A gradient-specific stability indicating HPLC method was developed and validated for the determination of the antidiabetic agent anagliptin in laboratory mixtures. Reversed-phase chromatography was performed using a Shimadzu LC-20 AD pump (binary), Shimadzu PDA M-20A diode array detector, and Waters Symmetry C-18 column (150 × 4.6 mm, 3.5 µm) maintained at a column oven temperature of 40 °C with UV detection at 247 nm. A gradient program was run at flow rate of 1 mL min−1. Mobile phase A consisted of a mixture of acetate buffer(10 mm) pH 5/methanol/acetonitrile in the ratio of 90:5:5. Mobile phase B consisted of a mixture of acetate buffer (10 mm) pH 5/methanol/acetonitrile in the ratio of 50:25:25. The method was validated according International Conference of Harmonization (ICH) guidelines. Linearity was observed in the concentration range of 10–120 µg/mL with regression coefficient r2(0.999). The LOD was found to be 7.8 µg/mL and LOQ was found to be 22.68 µg/mL. Anagliptin was subjected to stresses such as acidic, alkali, oxidation, photolysis, and thermal conditions. The proposed method was validated as per ICH guidelines and was found to be accurate, precise, and specific. The drug showed significant degradation in alkaline and oxidative conditions.
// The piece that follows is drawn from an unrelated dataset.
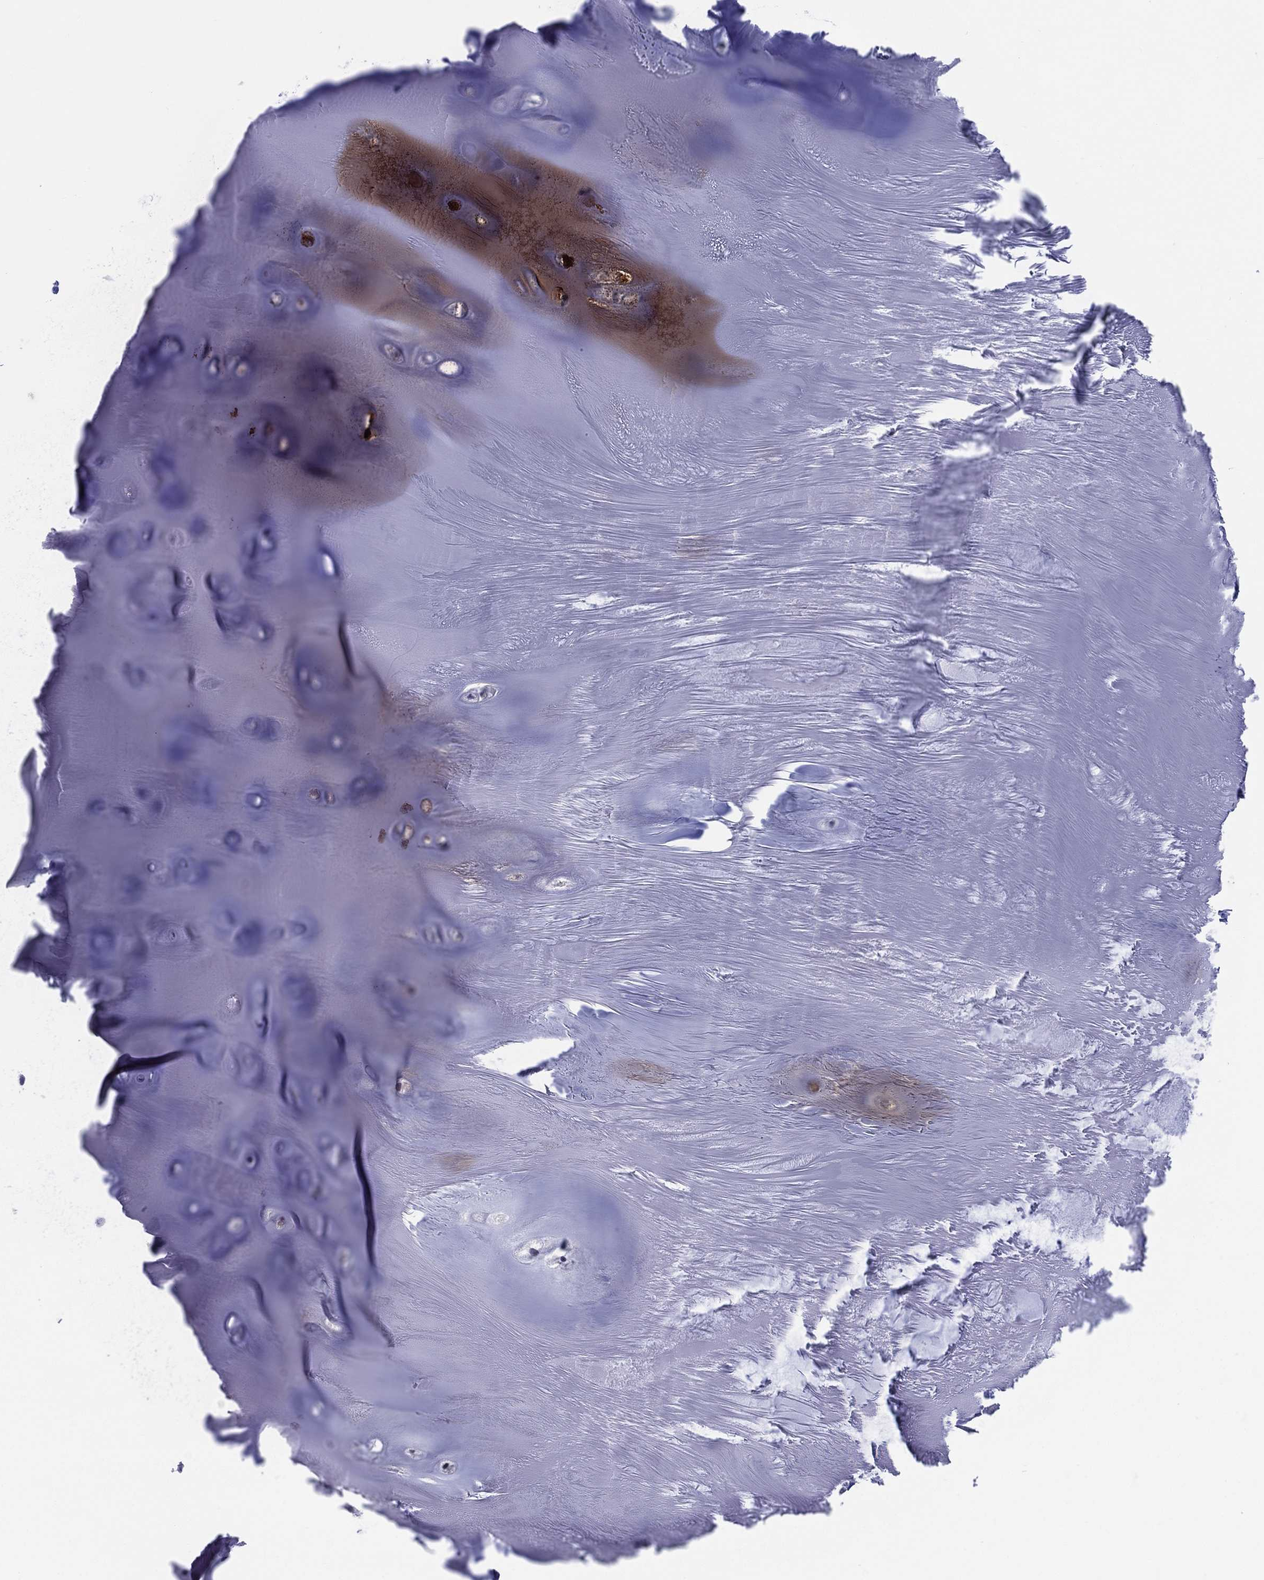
{"staining": {"intensity": "negative", "quantity": "none", "location": "none"}, "tissue": "adipose tissue", "cell_type": "Adipocytes", "image_type": "normal", "snomed": [{"axis": "morphology", "description": "Normal tissue, NOS"}, {"axis": "topography", "description": "Cartilage tissue"}], "caption": "IHC micrograph of unremarkable human adipose tissue stained for a protein (brown), which exhibits no staining in adipocytes.", "gene": "MLLT10", "patient": {"sex": "male", "age": 81}}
Alkaline and oxidative degradation followed first-order kinetics. Degradation rate constant and half-lives were determined. Degradation products in alkaline and oxidative conditions were identified by LC–MS. One major degradation product was isolated from each condition by preparative HPLC. These degradation products were characterized by 1H NMR, 13C NMR, DEPT, D2O exchange, MS/MS, HRMS, and IR techniques. From the spectral data the alkaline degradation product was characterized as 1-{2-[1-(2-methylpyrazolo[1,5-a]pyrimidine-6-carboxamido)-methyl-propan-2-yl-amino]acetyl}pyrrolidine-2-carboxamide. The oxidative degradation product was characterized as N-[2-({2-[(2S)-2-cyanopyrrolidin-1-yl]-2-oxoethyl}amino)-2-methylpropyl]-2-methylpyrazolo-[1,5-a]pyrimidine-N-oxido-6-carboxamide.